Data entries -
******************************
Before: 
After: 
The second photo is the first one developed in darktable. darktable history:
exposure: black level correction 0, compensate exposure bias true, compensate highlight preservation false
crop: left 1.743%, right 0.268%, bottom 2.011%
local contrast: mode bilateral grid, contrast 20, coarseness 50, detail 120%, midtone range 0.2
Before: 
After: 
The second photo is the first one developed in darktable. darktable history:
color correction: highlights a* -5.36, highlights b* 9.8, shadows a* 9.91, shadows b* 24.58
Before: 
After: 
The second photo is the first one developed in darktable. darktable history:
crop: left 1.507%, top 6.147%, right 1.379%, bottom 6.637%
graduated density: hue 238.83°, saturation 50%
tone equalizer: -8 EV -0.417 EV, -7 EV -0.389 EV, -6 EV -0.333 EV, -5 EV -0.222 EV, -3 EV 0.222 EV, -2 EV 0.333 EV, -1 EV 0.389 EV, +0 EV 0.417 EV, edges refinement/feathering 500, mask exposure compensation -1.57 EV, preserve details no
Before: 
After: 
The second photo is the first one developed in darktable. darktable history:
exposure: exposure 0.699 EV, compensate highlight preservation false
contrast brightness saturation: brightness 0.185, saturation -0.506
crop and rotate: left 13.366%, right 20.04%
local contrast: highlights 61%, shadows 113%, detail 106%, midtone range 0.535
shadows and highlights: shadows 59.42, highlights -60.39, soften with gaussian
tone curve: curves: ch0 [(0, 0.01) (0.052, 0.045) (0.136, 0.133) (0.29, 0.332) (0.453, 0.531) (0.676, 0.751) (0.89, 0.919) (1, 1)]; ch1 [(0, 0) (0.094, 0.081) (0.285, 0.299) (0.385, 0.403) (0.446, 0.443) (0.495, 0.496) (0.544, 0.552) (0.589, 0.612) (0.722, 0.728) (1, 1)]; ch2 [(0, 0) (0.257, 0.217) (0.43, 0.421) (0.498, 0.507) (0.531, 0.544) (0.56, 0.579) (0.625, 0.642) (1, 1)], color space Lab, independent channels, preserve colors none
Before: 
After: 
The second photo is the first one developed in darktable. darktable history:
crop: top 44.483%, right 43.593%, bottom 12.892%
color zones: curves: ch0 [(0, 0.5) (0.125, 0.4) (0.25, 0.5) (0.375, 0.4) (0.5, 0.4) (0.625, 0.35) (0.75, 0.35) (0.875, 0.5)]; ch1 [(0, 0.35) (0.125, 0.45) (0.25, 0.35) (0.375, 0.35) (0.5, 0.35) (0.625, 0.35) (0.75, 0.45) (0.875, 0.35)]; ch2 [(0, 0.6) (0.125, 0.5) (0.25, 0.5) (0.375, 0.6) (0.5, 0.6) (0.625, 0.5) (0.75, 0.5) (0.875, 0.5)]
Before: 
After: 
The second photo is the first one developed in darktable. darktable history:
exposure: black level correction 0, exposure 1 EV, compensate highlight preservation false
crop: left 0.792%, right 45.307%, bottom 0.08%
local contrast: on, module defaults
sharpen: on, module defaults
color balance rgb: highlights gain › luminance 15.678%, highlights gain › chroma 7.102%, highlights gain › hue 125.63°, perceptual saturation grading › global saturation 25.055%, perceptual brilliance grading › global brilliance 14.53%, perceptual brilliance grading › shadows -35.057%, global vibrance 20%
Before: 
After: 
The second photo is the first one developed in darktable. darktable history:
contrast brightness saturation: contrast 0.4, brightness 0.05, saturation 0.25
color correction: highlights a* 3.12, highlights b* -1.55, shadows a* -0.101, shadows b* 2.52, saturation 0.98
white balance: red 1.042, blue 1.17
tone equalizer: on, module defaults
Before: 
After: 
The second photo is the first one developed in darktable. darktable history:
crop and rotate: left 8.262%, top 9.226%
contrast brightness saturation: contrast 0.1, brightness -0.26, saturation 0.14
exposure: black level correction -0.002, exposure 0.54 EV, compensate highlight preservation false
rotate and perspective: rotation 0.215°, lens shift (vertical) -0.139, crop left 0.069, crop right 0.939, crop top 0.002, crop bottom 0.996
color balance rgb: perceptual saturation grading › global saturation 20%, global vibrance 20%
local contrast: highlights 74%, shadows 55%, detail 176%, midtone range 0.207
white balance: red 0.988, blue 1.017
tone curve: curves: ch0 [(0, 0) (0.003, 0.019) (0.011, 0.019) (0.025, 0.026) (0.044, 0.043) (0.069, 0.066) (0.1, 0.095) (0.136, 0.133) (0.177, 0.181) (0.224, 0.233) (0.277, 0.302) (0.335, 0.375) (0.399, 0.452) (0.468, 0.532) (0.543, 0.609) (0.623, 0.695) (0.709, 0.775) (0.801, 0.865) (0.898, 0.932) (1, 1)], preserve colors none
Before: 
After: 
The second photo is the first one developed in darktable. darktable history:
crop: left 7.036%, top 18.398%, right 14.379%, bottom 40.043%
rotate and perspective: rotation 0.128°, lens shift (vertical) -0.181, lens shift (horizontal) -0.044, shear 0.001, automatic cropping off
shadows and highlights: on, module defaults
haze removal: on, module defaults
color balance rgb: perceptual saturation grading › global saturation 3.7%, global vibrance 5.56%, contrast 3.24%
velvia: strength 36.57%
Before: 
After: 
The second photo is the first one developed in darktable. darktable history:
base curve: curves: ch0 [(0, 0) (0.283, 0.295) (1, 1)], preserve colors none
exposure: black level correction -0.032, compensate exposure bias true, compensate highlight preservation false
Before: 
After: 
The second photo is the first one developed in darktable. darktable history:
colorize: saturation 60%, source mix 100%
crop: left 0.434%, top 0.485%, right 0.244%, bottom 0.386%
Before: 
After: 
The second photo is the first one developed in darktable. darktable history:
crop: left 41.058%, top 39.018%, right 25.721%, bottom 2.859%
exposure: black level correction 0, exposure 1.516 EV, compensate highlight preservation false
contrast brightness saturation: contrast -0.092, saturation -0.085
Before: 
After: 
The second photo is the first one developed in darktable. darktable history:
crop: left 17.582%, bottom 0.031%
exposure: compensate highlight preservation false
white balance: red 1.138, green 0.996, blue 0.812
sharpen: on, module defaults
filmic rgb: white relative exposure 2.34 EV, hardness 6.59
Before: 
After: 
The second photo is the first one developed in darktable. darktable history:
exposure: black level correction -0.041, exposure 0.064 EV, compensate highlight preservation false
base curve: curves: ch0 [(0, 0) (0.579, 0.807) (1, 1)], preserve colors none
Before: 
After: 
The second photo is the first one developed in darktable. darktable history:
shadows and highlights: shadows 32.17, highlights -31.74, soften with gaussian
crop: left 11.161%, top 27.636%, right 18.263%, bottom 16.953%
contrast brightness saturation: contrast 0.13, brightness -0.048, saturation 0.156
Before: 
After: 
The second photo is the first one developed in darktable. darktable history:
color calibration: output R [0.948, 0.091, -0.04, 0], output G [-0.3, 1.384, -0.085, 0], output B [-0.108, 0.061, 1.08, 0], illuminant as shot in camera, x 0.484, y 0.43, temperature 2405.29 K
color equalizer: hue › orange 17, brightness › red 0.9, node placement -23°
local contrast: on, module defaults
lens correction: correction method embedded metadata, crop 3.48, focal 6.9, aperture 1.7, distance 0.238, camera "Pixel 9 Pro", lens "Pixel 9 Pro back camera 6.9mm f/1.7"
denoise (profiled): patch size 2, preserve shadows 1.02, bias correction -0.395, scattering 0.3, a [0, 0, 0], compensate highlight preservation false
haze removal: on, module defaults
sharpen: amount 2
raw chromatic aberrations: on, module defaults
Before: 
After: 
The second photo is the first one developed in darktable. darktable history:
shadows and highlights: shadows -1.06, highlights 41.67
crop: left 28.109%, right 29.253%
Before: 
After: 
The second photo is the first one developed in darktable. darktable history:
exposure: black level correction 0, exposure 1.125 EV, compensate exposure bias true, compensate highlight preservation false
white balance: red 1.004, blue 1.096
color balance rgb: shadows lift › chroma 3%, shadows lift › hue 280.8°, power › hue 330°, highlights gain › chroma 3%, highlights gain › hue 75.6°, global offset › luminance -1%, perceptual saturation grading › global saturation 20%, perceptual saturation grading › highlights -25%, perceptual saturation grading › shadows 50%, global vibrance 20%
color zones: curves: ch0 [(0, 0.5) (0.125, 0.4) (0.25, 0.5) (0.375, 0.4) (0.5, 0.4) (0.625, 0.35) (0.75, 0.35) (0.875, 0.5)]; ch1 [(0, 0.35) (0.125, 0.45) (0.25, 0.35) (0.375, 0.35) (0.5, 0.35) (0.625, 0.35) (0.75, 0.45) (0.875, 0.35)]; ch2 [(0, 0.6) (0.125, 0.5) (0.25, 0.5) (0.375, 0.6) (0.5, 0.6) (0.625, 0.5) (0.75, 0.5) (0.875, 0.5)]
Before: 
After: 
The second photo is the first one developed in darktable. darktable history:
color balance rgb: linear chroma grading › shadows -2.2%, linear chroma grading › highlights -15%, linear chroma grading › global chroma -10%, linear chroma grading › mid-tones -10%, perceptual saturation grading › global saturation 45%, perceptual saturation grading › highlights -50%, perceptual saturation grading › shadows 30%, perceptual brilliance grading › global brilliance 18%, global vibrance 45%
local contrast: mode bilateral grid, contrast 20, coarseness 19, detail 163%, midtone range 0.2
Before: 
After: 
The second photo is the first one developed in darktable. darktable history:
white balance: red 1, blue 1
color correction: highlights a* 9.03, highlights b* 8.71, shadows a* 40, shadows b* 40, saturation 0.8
******************************
Turn the stretch of entries from the very start through the line containing "tone equalizer: -8" into a numbered list, skipping any blank lines.

1. Before: 
2. After: 
3. The second photo is the first one developed in darktable. darktable history:
4. exposure: black level correction 0, compensate exposure bias true, compensate highlight preservation false
5. crop: left 1.743%, right 0.268%, bottom 2.011%
6. local contrast: mode bilateral grid, contrast 20, coarseness 50, detail 120%, midtone range 0.2
7. Before: 
8. After: 
9. The second photo is the first one developed in darktable. darktable history:
10. color correction: highlights a* -5.36, highlights b* 9.8, shadows a* 9.91, shadows b* 24.58
11. Before: 
12. After: 
13. The second photo is the first one developed in darktable. darktable history:
14. crop: left 1.507%, top 6.147%, right 1.379%, bottom 6.637%
15. graduated density: hue 238.83°, saturation 50%
16. tone equalizer: -8 EV -0.417 EV, -7 EV -0.389 EV, -6 EV -0.333 EV, -5 EV -0.222 EV, -3 EV 0.222 EV, -2 EV 0.333 EV, -1 EV 0.389 EV, +0 EV 0.417 EV, edges refinement/feathering 500, mask exposure compensation -1.57 EV, preserve details no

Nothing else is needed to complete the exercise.